Sometimes I look at myself and think “really?”
I think I’ve self-diagnosed (and labelled) myself so much that I’m actually staring to believe all of it. Is there something “wrong” with me or do I just have “issues”?
I mean I know I have a few issues, but are they really as serious as I’m making them out to be? I guess this is what happens when you read an article about “whoring” your mental health issues and now I’m starting to really doubt myself.
*** I’m not (and never have been) one of those people who fakes having a mental health issue purely to get attention ***
I’ve always kinda felt that my issues aren’t as extreme as others, but does that mean they’re not as relevant as anybody else’s?
Am I a fraud because I “claim” to have social anxiety and yet I do leave the house and go outside and talk to people? Maybe I’m just lazy? I dunno.
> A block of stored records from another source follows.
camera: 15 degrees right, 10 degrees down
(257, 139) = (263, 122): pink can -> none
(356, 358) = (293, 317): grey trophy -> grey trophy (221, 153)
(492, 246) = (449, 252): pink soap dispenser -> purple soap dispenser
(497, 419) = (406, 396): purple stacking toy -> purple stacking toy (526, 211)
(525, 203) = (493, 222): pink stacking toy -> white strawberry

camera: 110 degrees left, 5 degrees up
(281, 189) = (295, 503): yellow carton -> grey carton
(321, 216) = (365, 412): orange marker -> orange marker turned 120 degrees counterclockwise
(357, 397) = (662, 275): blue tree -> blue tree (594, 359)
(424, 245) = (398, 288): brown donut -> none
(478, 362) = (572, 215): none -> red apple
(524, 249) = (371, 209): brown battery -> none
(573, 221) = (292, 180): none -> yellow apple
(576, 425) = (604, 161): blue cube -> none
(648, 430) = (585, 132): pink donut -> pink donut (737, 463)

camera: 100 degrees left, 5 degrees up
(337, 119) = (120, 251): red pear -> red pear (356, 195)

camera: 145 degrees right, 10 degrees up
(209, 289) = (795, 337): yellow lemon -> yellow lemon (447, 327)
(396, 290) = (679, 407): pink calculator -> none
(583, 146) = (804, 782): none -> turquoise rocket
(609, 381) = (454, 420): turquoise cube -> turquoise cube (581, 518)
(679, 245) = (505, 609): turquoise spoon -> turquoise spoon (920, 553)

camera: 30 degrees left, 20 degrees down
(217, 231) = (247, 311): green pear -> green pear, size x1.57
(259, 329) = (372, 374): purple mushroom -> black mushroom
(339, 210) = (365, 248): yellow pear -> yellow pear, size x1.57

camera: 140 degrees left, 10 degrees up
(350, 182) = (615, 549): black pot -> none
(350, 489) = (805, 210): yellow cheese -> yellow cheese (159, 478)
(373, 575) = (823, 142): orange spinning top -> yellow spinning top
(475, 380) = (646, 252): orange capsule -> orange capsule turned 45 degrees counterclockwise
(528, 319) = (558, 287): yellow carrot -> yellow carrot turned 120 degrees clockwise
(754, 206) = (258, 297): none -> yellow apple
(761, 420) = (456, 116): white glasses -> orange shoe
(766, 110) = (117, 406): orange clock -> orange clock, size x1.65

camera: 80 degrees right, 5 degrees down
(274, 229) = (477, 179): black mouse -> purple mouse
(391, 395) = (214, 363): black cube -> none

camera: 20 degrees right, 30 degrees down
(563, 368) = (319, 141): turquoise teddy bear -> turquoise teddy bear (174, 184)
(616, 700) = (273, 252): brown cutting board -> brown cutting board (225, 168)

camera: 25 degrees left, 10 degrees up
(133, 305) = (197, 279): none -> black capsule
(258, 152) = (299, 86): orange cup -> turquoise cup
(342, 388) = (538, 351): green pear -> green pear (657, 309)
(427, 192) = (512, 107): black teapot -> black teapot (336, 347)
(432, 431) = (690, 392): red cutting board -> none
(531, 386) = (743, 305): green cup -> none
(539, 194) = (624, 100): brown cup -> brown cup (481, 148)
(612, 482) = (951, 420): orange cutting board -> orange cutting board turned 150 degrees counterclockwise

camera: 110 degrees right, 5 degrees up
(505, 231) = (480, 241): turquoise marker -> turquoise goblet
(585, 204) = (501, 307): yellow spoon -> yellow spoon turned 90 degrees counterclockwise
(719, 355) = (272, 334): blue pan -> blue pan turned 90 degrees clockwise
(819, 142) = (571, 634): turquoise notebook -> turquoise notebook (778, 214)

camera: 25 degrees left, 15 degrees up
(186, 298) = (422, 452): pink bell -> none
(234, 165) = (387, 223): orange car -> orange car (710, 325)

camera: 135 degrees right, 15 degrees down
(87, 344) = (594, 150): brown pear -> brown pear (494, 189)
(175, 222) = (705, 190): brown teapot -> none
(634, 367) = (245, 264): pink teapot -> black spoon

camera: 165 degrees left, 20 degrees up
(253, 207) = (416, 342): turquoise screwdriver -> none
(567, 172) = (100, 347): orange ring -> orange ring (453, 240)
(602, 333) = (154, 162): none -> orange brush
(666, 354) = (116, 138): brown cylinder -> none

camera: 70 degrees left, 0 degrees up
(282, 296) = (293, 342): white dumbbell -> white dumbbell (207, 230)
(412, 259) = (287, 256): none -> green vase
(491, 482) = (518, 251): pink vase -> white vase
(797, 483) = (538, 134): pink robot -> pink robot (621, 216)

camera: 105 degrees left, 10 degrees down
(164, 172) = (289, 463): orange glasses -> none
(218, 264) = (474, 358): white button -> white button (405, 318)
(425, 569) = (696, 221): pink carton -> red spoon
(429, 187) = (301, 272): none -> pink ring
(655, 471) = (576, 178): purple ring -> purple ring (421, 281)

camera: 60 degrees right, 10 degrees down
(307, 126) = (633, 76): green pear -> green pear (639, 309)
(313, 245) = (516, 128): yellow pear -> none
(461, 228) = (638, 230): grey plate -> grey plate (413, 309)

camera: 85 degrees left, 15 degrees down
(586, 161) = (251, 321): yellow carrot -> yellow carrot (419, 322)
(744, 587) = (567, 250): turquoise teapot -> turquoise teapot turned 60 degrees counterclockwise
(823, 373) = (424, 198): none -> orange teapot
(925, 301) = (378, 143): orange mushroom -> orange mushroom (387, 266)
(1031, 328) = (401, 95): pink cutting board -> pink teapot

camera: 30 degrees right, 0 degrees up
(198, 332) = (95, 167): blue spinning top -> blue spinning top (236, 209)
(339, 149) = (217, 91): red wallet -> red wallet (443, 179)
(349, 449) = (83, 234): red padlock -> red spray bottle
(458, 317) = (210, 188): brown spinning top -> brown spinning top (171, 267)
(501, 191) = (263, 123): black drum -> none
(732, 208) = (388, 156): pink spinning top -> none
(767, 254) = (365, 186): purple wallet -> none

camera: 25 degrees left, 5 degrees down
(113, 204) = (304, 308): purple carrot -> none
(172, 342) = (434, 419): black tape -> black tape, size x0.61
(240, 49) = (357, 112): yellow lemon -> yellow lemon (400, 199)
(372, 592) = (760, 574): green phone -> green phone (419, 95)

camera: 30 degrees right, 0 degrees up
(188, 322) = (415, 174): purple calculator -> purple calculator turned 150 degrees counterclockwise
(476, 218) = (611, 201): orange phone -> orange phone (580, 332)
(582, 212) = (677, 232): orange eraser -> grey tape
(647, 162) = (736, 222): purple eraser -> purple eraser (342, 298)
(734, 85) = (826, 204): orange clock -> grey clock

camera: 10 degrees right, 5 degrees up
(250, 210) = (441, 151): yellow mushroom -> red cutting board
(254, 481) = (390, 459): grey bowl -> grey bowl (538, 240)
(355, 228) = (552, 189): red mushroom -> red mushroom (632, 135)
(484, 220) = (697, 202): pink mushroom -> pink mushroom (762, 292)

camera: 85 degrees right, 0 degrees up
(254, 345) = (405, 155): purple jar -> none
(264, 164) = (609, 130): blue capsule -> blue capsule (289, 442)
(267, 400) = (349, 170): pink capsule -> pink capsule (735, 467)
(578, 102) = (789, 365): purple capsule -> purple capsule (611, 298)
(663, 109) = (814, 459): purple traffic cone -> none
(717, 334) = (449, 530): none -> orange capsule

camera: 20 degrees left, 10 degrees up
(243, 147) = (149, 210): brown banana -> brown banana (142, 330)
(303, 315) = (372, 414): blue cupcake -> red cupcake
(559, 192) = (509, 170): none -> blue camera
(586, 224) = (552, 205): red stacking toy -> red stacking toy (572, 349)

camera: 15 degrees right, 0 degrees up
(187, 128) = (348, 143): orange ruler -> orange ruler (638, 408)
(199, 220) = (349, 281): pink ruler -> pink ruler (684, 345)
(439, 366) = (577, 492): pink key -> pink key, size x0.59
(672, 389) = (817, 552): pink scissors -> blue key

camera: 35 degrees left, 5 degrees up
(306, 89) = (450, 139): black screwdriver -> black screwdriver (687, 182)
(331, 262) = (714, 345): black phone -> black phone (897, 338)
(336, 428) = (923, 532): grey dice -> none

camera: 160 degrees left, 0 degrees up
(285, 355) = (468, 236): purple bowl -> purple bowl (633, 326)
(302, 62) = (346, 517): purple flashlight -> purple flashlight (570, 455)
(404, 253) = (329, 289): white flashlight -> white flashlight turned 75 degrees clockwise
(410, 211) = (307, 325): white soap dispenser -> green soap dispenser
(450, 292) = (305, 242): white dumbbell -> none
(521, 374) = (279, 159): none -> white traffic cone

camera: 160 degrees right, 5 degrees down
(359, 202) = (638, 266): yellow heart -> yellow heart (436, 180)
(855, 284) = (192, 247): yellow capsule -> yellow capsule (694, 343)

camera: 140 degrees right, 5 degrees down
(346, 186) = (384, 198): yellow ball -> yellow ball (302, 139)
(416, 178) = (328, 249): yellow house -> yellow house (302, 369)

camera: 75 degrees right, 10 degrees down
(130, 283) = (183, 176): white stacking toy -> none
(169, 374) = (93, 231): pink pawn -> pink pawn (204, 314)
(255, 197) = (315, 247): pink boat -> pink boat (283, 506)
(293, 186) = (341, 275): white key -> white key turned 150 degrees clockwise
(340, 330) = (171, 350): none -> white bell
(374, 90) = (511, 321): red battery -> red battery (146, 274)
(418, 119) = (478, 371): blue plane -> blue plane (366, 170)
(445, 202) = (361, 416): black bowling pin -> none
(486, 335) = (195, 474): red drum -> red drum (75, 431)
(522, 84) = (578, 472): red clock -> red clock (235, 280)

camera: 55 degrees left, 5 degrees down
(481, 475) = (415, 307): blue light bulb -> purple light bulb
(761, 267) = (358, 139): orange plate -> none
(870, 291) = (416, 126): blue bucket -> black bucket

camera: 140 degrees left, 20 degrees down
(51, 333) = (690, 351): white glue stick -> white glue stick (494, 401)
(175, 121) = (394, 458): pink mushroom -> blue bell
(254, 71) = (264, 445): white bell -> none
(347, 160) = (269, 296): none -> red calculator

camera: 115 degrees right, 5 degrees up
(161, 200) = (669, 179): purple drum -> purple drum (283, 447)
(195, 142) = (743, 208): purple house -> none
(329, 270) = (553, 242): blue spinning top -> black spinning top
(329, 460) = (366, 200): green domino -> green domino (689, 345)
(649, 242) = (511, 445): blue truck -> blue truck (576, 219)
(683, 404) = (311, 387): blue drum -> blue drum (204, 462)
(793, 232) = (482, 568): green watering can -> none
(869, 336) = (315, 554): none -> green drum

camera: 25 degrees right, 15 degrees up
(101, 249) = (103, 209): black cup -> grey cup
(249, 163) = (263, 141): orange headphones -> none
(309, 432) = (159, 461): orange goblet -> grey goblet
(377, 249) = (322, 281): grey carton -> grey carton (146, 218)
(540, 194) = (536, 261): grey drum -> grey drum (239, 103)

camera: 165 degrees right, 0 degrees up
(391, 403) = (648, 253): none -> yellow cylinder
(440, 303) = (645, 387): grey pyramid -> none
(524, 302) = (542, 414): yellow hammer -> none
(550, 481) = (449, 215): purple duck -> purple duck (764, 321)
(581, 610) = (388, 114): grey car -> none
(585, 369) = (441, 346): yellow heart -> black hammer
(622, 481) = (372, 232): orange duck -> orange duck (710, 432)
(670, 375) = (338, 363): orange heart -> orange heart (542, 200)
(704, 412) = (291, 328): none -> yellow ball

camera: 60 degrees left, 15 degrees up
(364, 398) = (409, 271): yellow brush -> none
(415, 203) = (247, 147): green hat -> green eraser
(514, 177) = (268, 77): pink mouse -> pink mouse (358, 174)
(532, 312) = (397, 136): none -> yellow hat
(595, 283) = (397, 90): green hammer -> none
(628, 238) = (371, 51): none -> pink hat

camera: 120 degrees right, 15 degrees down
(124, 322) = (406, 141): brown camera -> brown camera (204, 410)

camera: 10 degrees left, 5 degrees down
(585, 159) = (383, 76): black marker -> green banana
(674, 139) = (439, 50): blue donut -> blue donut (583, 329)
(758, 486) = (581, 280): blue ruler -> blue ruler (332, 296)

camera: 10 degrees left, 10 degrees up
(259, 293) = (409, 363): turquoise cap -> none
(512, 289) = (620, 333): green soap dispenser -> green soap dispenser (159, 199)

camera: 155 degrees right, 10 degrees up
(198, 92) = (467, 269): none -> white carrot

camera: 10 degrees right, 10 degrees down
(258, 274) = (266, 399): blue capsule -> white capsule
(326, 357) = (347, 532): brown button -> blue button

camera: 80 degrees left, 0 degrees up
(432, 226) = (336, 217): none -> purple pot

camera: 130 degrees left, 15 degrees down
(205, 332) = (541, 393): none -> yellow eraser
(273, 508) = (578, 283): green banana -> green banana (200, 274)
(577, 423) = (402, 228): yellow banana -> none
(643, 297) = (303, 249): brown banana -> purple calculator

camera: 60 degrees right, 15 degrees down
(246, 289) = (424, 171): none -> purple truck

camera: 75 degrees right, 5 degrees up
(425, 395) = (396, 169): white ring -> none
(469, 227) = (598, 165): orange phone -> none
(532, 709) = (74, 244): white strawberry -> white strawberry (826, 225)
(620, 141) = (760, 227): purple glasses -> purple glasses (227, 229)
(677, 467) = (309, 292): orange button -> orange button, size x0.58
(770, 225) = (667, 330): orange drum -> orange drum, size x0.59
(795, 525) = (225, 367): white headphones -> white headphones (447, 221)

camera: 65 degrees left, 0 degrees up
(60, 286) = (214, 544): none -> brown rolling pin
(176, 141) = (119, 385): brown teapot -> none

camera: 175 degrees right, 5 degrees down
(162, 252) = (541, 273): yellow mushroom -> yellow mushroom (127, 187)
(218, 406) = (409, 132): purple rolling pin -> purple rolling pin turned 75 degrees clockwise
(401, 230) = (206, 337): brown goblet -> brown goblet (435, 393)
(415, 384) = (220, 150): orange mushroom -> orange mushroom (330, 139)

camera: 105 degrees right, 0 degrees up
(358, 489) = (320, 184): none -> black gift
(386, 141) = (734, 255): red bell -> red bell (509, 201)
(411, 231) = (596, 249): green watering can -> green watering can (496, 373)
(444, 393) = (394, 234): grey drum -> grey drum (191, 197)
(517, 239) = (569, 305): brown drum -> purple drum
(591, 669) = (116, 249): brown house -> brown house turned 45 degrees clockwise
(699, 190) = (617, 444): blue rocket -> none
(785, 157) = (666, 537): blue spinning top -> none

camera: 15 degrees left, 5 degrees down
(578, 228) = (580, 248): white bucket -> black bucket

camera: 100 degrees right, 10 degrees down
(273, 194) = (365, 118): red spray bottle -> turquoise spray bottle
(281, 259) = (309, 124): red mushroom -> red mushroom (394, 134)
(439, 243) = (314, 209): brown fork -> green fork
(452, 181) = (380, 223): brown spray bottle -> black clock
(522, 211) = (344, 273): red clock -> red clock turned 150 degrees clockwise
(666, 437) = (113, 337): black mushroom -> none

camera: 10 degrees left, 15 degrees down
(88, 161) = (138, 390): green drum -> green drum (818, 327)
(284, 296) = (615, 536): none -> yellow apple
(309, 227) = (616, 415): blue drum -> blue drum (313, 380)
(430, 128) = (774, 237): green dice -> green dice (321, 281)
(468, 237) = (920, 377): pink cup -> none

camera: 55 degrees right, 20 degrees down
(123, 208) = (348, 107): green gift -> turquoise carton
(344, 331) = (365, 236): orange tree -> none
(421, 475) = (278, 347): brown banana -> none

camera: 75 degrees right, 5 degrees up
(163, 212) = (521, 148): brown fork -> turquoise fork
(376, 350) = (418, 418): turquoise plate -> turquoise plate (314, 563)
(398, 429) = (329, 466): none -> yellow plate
I know that the ups and downs and the things I feel and go through ARE real feelings. I’m the kind of person who prefers to stay home rather than leave it, and only leave the house if necessary or I have to. And the reason why I don’t like leaving the comfort of my house if because I’m an introvert (here I go with the labelling) and because I am a little paranoid at times. Like I don’t like people looking or staring at me, sends my mind into serious over drive. I hate feeling so uneasy. Don’t ask me why I feel or get that way around people at times, I just do.
And as for the whole anxiety, and panic attack thing…yes I do feel anxious and I do panic over the slightest thing at times, because I worry. About everything. All the time. It’s also part of the reason why I don’t sleep. I am a nervous nelly to put it lightly. I get a fright when the toaster goes off! Yup. Don’t know why I’m admitting that publicly, but there you go.
I honestly don’t know what’s up with me, but something definitely is. I’m just a mess, but I’m not a complete mess you know.
Fear holds me back from things. I wish it didn’t, but it does.